───── Dataset records

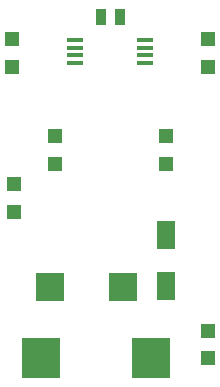
<source format=gtp>
G04*
G04 #@! TF.GenerationSoftware,Altium Limited,Altium Designer,24.9.1 (31)*
G04*
G04 Layer_Color=8421504*
%FSLAX44Y44*%
%MOMM*%
G71*
G04*
G04 #@! TF.SameCoordinates,E9E1D246-21B5-4CF0-A3F4-6B989E9CA9DD*
G04*
G04*
G04 #@! TF.FilePolarity,Positive*
G04*
G01*
G75*
%ADD13R,1.1500X1.1500*%
%ADD14R,3.2500X3.4300*%
%ADD15R,1.5500X2.3500*%
%ADD16R,0.9600X1.3900*%
%ADD17R,1.4750X0.4500*%
%ADD18R,2.3700X2.4300*%
D13*
X69000Y359250D02*
D03*
Y382750D02*
D03*
X235000Y112250D02*
D03*
Y135750D02*
D03*
X71000Y259750D02*
D03*
Y236250D02*
D03*
X199000Y300500D02*
D03*
Y277000D02*
D03*
X235000Y359250D02*
D03*
Y382750D02*
D03*
X105000Y277250D02*
D03*
Y300750D02*
D03*
D14*
X186750Y113000D02*
D03*
X93250D02*
D03*
D15*
X199000Y173500D02*
D03*
Y216500D02*
D03*
D16*
X143900Y401000D02*
D03*
X160100D02*
D03*
D17*
X181380Y381750D02*
D03*
Y375250D02*
D03*
Y368750D02*
D03*
Y362250D02*
D03*
X122620D02*
D03*
Y368750D02*
D03*
Y375250D02*
D03*
Y381750D02*
D03*
D18*
X163200Y173000D02*
D03*
X100800D02*
D03*
M02*

</source>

──────────

> _Exercise brief_
What is needed is a verbatim transcription of the records, minus the pictures.

> _Written answer_
<source format=gtp>
G04*
G04 #@! TF.GenerationSoftware,Altium Limited,Altium Designer,24.9.1 (31)*
G04*
G04 Layer_Color=8421504*
%FSLAX44Y44*%
%MOMM*%
G71*
G04*
G04 #@! TF.SameCoordinates,E9E1D246-21B5-4CF0-A3F4-6B989E9CA9DD*
G04*
G04*
G04 #@! TF.FilePolarity,Positive*
G04*
G01*
G75*
%ADD13R,1.1500X1.1500*%
%ADD14R,3.2500X3.4300*%
%ADD15R,1.5500X2.3500*%
%ADD16R,0.9600X1.3900*%
%ADD17R,1.4750X0.4500*%
%ADD18R,2.3700X2.4300*%
D13*
X69000Y359250D02*
D03*
Y382750D02*
D03*
X235000Y112250D02*
D03*
Y135750D02*
D03*
X71000Y259750D02*
D03*
Y236250D02*
D03*
X199000Y300500D02*
D03*
Y277000D02*
D03*
X235000Y359250D02*
D03*
Y382750D02*
D03*
X105000Y277250D02*
D03*
Y300750D02*
D03*
D14*
X186750Y113000D02*
D03*
X93250D02*
D03*
D15*
X199000Y173500D02*
D03*
Y216500D02*
D03*
D16*
X143900Y401000D02*
D03*
X160100D02*
D03*
D17*
X181380Y381750D02*
D03*
Y375250D02*
D03*
Y368750D02*
D03*
Y362250D02*
D03*
X122620D02*
D03*
Y368750D02*
D03*
Y375250D02*
D03*
Y381750D02*
D03*
D18*
X163200Y173000D02*
D03*
X100800D02*
D03*
M02*

</source>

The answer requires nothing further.